(Stored data entries)
--------------------
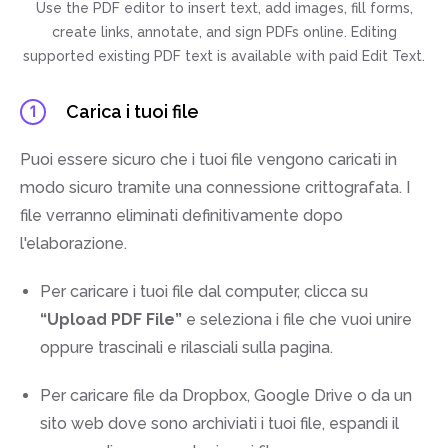
Use the PDF editor to insert text, add images, fill forms,
create links, annotate, and sign PDFs online. Editing
supported existing PDF text is available with paid Edit Text.
Carica i tuoi file
1
Puoi essere sicuro che i tuoi file vengono caricati in
modo sicuro tramite una connessione crittografata. I
file verranno eliminati definitivamente dopo
l'elaborazione.
Per caricare i tuoi file dal computer, clicca su
“Upload PDF File”
e seleziona i file che vuoi unire
oppure trascinali e rilasciali sulla pagina.
Per caricare file da Dropbox, Google Drive o da un
sito web dove sono archiviati i tuoi file, espandi il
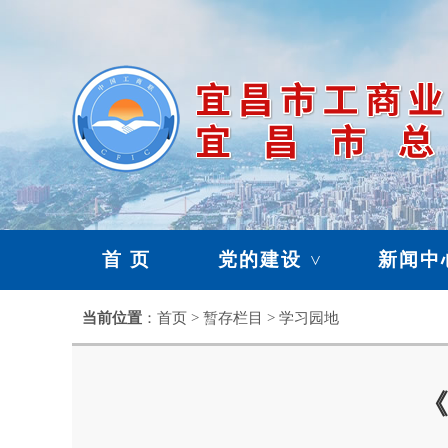
首 页
党的建设
新闻中
>
暂存栏目
当前位置
：首页 > 暂存栏目 > 学习园地
>
《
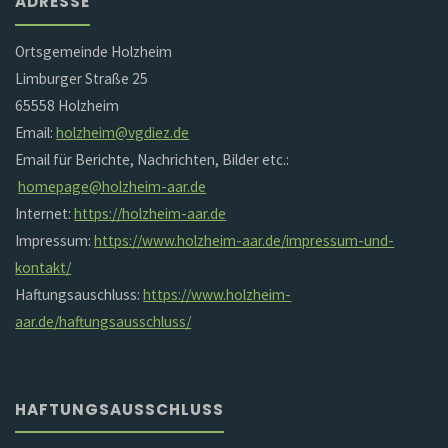
ADRESSE
Ortsgemeinde Holzheim
Limburger Straße 25
65558 Holzheim
Email:
holzheim@vgdiez.de
Email für Berichte, Nachrichten, Bilder etc.:
homepage@holzheim-aar.de
Internet:
https://holzheim-aar.de
Impressum:
https://www.holzheim-aar.de/impressum-und-
kontakt/
Haftungsauschluss:
https://www.holzheim-
aar.de/haftungsausschluss/
HAFTUNGSAUSSCHLUSS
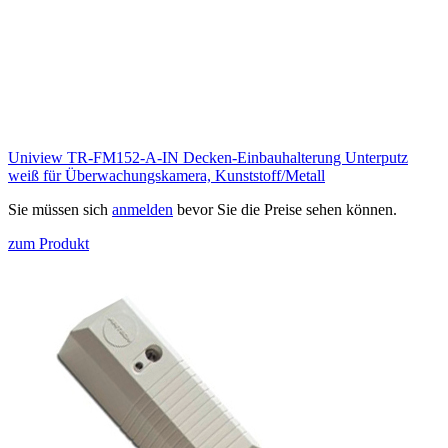
Uniview TR-FM152-A-IN Decken-Einbauhalterung Unterputz
weiß für Überwachungskamera, Kunststoff/Metall
Sie müssen sich
anmelden
bevor Sie die Preise sehen können.
zum Produkt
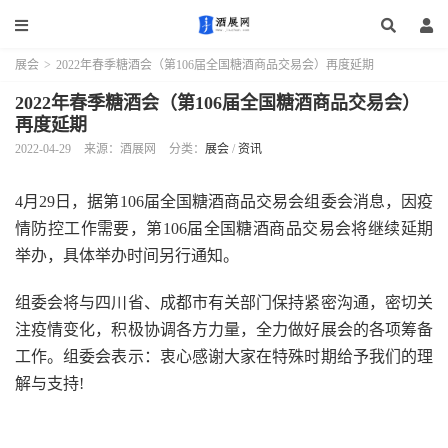
展会
>
2022年春季糖酒会（第106届全国糖酒商品交易会）再度延期
2022年春季糖酒会（第106届全国糖酒商品交易会）
再度延期
2022-04-29
来源：酒展网
分类：
展会
/
资讯
4月29日，据第106届全国糖酒商品交易会组委会消息，因疫
情防控工作需要，第106届全国糖酒商品交易会将继续延期
举办，具体举办时间另行通知。
组委会将与四川省、成都市有关部门保持紧密沟通，密切关
注疫情变化，积极协调各方力量，全力做好展会的各项筹备
工作。组委会表示：衷心感谢大家在特殊时期给予我们的理
解与支持!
--------------------
> **Your task**:
Write out the records in full and exactly, omitting the pictures they hold.

> **Task solution**:
Use the PDF editor to insert text, add images, fill forms,
create links, annotate, and sign PDFs online. Editing
supported existing PDF text is available with paid Edit Text.
Carica i tuoi file
1
Puoi essere sicuro che i tuoi file vengono caricati in
modo sicuro tramite una connessione crittografata. I
file verranno eliminati definitivamente dopo
l'elaborazione.
Per caricare i tuoi file dal computer, clicca su
“Upload PDF File”
e seleziona i file che vuoi unire
oppure trascinali e rilasciali sulla pagina.
Per caricare file da Dropbox, Google Drive o da un
sito web dove sono archiviati i tuoi file, espandi il
首 页
党的建设
新闻中
>
暂存栏目
当前位置
：首页 > 暂存栏目 > 学习园地
>
《
ADRESSE
Ortsgemeinde Holzheim
Limburger Straße 25
65558 Holzheim
Email:
holzheim@vgdiez.de
Email für Berichte, Nachrichten, Bilder etc.:
homepage@holzheim-aar.de
Internet:
https://holzheim-aar.de
Impressum:
https://www.holzheim-aar.de/impressum-und-
kontakt/
Haftungsauschluss:
https://www.holzheim-
aar.de/haftungsausschluss/
HAFTUNGSAUSSCHLUSS
Uniview TR-FM152-A-IN Decken-Einbauhalterung Unterputz
weiß für Überwachungskamera, Kunststoff/Metall
Sie müssen sich
anmelden
bevor Sie die Preise sehen können.
zum Produkt
展会
>
2022年春季糖酒会（第106届全国糖酒商品交易会）再度延期
2022年春季糖酒会（第106届全国糖酒商品交易会）
再度延期
2022-04-29
来源：酒展网
分类：
展会
/
资讯
4月29日，据第106届全国糖酒商品交易会组委会消息，因疫
情防控工作需要，第106届全国糖酒商品交易会将继续延期
举办，具体举办时间另行通知。
组委会将与四川省、成都市有关部门保持紧密沟通，密切关
注疫情变化，积极协调各方力量，全力做好展会的各项筹备
工作。组委会表示：衷心感谢大家在特殊时期给予我们的理
解与支持!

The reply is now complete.